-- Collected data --
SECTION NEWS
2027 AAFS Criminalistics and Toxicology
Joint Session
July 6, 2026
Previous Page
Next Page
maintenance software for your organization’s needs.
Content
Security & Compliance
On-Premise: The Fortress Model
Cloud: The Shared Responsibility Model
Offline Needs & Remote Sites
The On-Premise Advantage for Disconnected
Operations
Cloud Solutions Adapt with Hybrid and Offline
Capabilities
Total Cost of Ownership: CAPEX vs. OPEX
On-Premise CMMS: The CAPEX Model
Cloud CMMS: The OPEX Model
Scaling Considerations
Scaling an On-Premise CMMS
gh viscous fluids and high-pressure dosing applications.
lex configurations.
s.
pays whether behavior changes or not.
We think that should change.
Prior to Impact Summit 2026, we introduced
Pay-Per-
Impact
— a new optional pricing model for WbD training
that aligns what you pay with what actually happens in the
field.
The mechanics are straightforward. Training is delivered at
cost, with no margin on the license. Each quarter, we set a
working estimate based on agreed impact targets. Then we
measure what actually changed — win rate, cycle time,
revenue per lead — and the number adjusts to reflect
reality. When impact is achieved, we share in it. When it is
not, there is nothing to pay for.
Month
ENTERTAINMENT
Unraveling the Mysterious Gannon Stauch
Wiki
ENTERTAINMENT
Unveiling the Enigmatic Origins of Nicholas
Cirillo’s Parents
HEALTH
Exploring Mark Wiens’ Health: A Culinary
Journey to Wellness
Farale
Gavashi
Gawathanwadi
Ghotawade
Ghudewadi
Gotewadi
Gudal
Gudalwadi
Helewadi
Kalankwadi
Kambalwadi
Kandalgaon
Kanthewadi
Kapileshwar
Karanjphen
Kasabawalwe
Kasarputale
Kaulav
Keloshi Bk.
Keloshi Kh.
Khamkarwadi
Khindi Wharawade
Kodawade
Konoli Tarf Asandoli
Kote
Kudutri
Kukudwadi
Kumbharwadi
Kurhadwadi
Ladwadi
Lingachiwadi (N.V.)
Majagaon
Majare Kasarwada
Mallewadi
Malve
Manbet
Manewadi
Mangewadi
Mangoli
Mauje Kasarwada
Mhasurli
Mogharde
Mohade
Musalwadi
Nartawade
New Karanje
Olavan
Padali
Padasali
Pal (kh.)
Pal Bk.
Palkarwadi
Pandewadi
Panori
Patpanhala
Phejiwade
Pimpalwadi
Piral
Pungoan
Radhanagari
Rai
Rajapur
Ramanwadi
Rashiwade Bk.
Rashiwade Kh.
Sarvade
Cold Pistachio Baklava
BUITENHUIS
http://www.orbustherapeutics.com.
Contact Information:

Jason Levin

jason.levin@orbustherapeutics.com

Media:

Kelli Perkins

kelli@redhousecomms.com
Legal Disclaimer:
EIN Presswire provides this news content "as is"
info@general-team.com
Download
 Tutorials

...

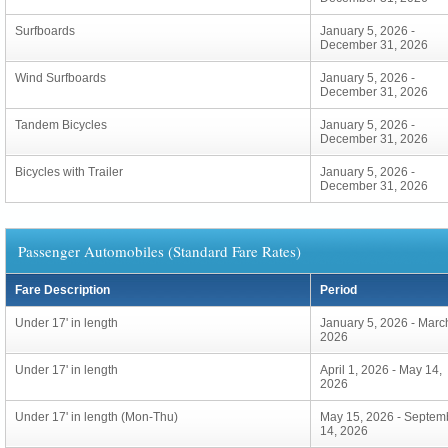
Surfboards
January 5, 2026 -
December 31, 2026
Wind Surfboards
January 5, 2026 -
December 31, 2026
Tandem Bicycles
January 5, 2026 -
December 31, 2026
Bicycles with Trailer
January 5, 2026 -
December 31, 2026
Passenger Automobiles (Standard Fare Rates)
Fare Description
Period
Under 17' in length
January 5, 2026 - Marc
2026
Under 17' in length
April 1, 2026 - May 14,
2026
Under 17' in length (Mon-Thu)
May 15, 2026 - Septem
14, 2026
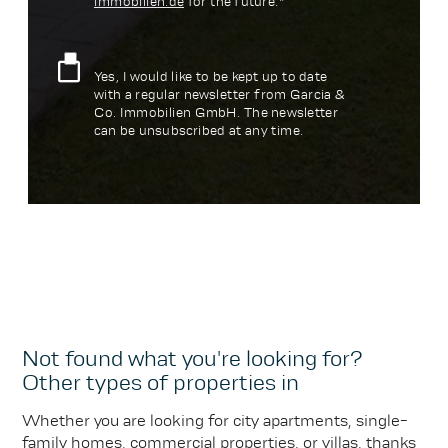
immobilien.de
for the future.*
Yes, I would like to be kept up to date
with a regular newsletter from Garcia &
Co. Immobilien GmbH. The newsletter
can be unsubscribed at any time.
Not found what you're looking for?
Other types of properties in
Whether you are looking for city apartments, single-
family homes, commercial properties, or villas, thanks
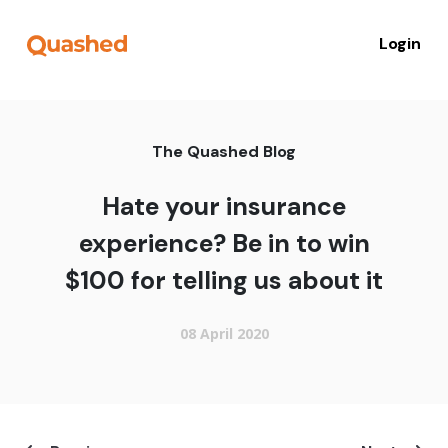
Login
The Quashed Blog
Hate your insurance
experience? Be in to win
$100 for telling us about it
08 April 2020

* * *

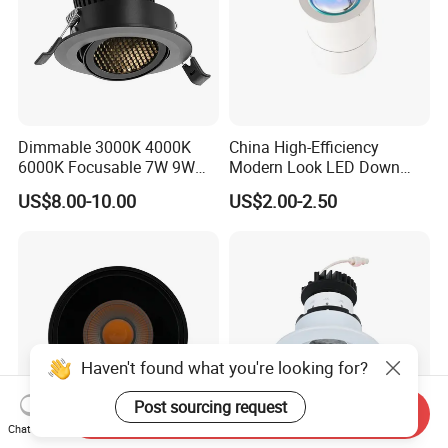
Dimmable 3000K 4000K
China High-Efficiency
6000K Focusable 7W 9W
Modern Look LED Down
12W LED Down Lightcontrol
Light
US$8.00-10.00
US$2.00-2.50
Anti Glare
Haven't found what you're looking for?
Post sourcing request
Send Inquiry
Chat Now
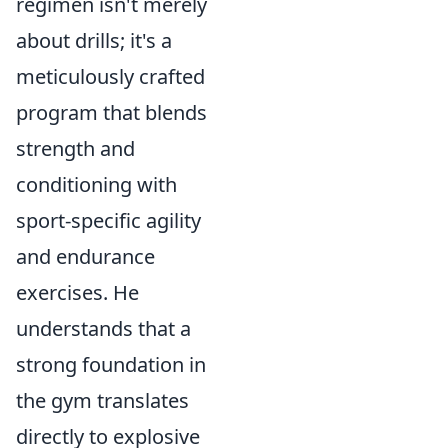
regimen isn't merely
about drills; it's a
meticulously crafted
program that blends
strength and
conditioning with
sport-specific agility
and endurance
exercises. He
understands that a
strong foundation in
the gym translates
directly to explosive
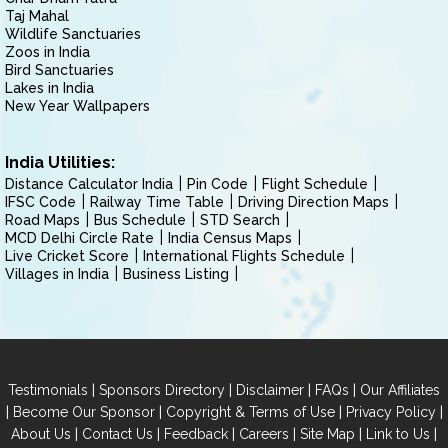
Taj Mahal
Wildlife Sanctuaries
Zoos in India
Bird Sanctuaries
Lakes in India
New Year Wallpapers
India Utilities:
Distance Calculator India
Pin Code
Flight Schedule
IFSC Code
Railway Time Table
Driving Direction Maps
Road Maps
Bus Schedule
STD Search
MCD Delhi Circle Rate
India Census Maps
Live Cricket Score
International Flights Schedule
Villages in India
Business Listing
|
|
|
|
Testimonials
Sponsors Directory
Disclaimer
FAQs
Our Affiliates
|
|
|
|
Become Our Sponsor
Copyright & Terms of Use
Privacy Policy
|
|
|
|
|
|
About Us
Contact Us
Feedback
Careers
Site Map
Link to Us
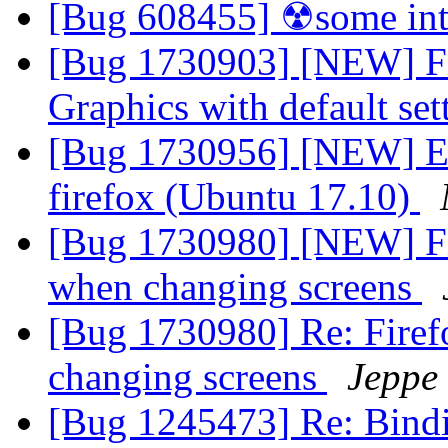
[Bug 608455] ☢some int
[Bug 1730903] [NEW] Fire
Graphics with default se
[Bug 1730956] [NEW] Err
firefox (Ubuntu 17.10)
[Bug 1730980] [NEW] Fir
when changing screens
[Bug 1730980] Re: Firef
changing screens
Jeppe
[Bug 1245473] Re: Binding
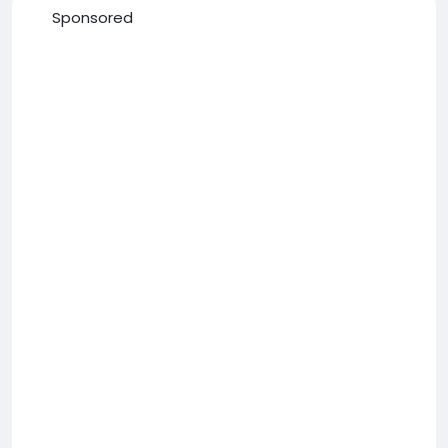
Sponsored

-- Exercise instructions --
Every line that contains the string "Maps" should be copied from the records.

-- Answer area --
Driving Direction Maps
Road Maps
India Census Maps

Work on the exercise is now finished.